(Written for the roommate staring at the living room TV, wondering exactly how much a two-year-old Samsung is worth today.)
When you move into a new apartment, splitting the cost of big-ticket items—a couch, a dining table, a TV, a microwave—seems like the most logical thing in the world. Why should one person shoulder a $1,200 living room setup when both of you will use it every day?
But fast forward twelve or twenty-four months. The lease is ending. One of you is moving in with a partner; the other is moving across the country. Suddenly, that 50/50 split becomes a logistical nightmare. You can't saw a couch in half, and neither of you wants to pay for it twice.
When roommates part ways, shared assets become the biggest source of financial friction. Here is the framework for untangling your shared apartment fairly.
The Golden Rule: Depreciation is Real
The most common mistake roommates make when buying each other out is using the original purchase price. If you bought a couch for $800 two years ago, it is not worth $800 today. It has been sat on, spilled on, and depreciated.
Furniture loses value rapidly. As a general rule of thumb for standard apartment furniture (IKEA, Wayfair, Target):
- After 1 year: It retains about 60-70% of its value.
- After 2 years: It retains about 40-50% of its value.
- After 3+ years: It retains 25-30% of its value.
If Roommate A wants to keep the $800 couch after two years, they should not be paying Roommate B $400 (half the original price). The couch is now worth roughly $400 total. Roommate A should buy out Roommate B's half of the current value, which is $200.
The Three Ways to Split Shared Assets
When it comes time to divide the living room, you have three clean options. Do not mix and match these haphazardly; agree on one method for all shared items.
1. The "Buyout" Method
One roommate decides they want to keep the item.
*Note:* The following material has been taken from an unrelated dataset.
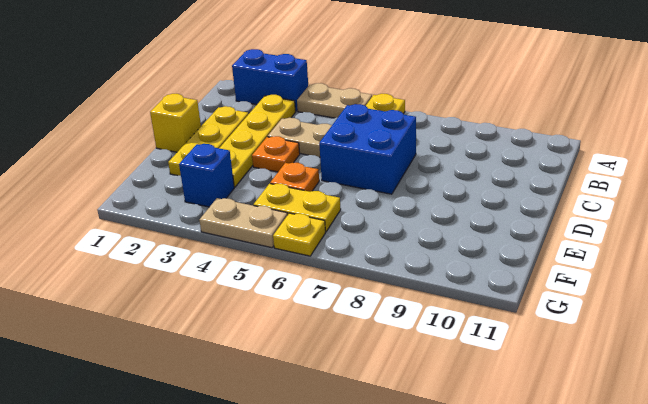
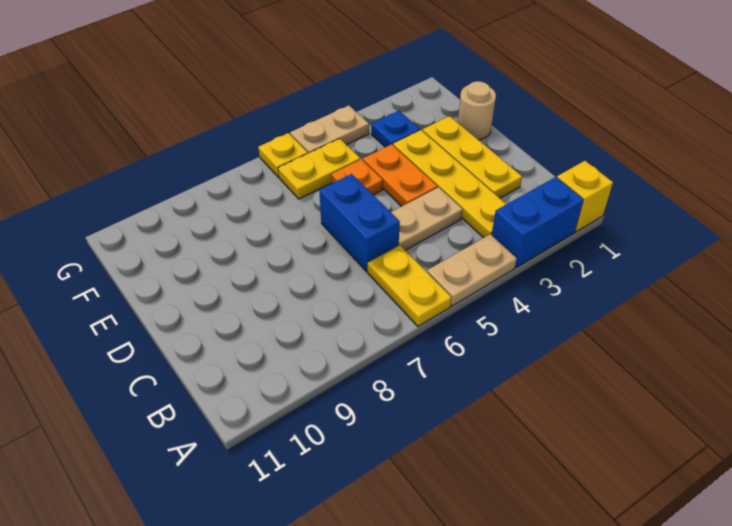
blue brick C6:D7 level 1 -> blue brick C6:D6 level 1
yellow brick D1 level 1 -> yellow brick A1 level 1
orange plate D4 level 1 -> orange plate D4:E4 level 1
none -> tan round brick E1 level 1
blue brick F3 level 1 -> blue plate F3 level 1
You agree on a fair current market value (search Facebook Marketplace or Craigslist for similar items to get a baseline). The person keeping the item pays the other person half of that current value.
Best for: High-quality items that are annoying to move, like heavy solid-wood dressers or large sectionals.
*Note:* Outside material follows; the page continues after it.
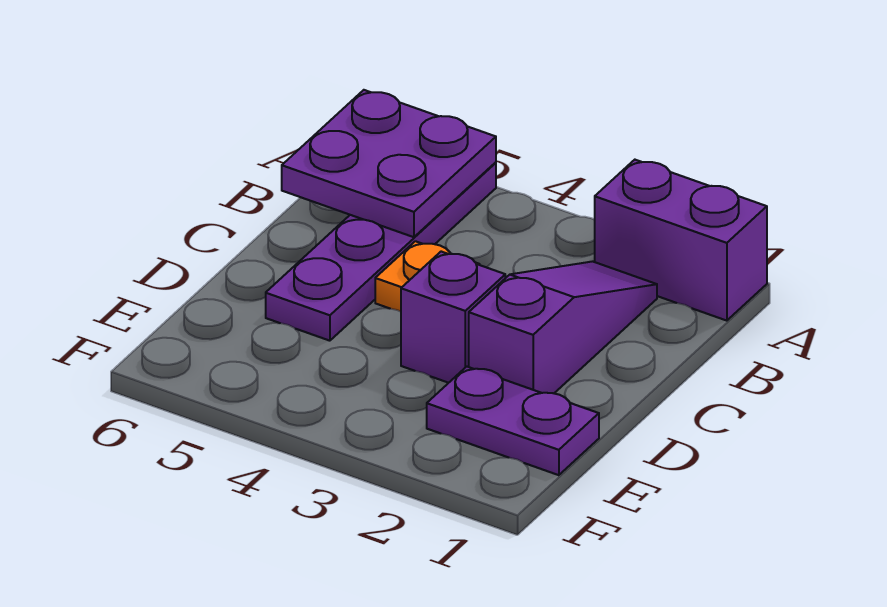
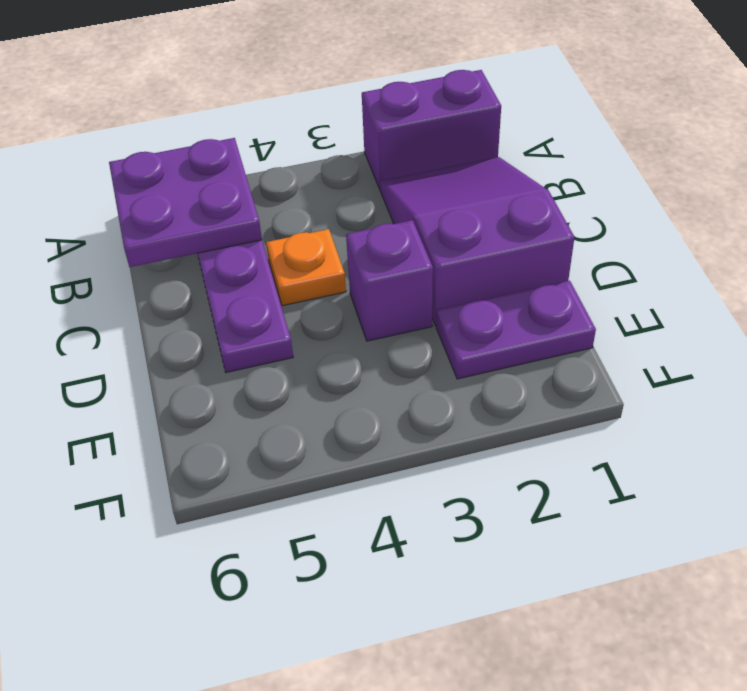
purple slope B2:D2 level 1 top D -> purple slope B1:D2 level 1 top D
2. The "Sell and Split" Method
Neither of you wants the item, or neither of you can transport it to your next apartment. You list it online, sell it to a stranger, and split the cash 50/50.
Best for: TVs, microwaves, bar carts, and items that have a high resale demand.
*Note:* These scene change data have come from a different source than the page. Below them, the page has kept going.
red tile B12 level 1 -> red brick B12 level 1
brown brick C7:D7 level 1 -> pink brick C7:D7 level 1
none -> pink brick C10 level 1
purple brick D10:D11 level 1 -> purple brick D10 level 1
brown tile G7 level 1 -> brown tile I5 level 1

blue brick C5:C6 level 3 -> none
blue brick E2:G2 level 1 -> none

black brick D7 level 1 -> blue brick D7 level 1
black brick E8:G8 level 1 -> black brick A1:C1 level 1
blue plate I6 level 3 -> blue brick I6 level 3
3. The "Draft Pick" Method
If you have multiple items of roughly equal value, you can skip the cash exchange entirely. Make a list of all shared assets. Flip a coin to see who gets first pick. Roommate A takes the TV. Roommate B takes the dining table and chairs. Roommate A takes the microwave. Continue until the apartment is empty.
Best for: Roommates who are both moving into unfurnished apartments and just need "stuff," regardless of exact dollar values.
How to Prevent the Problem Next Time
The absolute best way to handle roommate furniture is to never split it in the first place. Co-owning physical property with someone you are not married to is always a risk.
Next time you move in with someone, use the "Assigned Ownership" model. Instead of splitting a $500 TV and a $500 couch 50/50, Roommate A buys the TV outright, and Roommate B buys the couch outright. Both items are shared during the lease. When the lease ends, Roommate A takes their TV, and Roommate B takes their couch. Zero math, zero negotiation, zero buyouts.
If you must split the cost of daily shared expenses, keep it strictly to consumables (toilet paper, olive oil, cleaning supplies) or utility bills, where the math is clean and the items disappear at the end of the month.
Settling the Final Ledger
Move-out week is chaotic. You're dealing with security deposits, final utility bills, cleaning fees, and furniture buyouts. Trying to track who owes what for the couch versus who paid the final electricity bill via text message is a guaranteed way to lose track of money.
Put all final expenses—the couch buyout, the last internet bill, the cost of the U-Haul—into a central tracker. A shared app handles the cross-cancellations automatically. If Roommate A owes $200 for the couch, but Roommate B owes $150 for the final utility bills, a smart calculator will instantly figure out that Roommate A just needs to send $50 to settle the entire apartment.
Keep the math objective, use current market values, and settle up cleanly. You'll save your deposit, and more importantly, you'll save the friendship.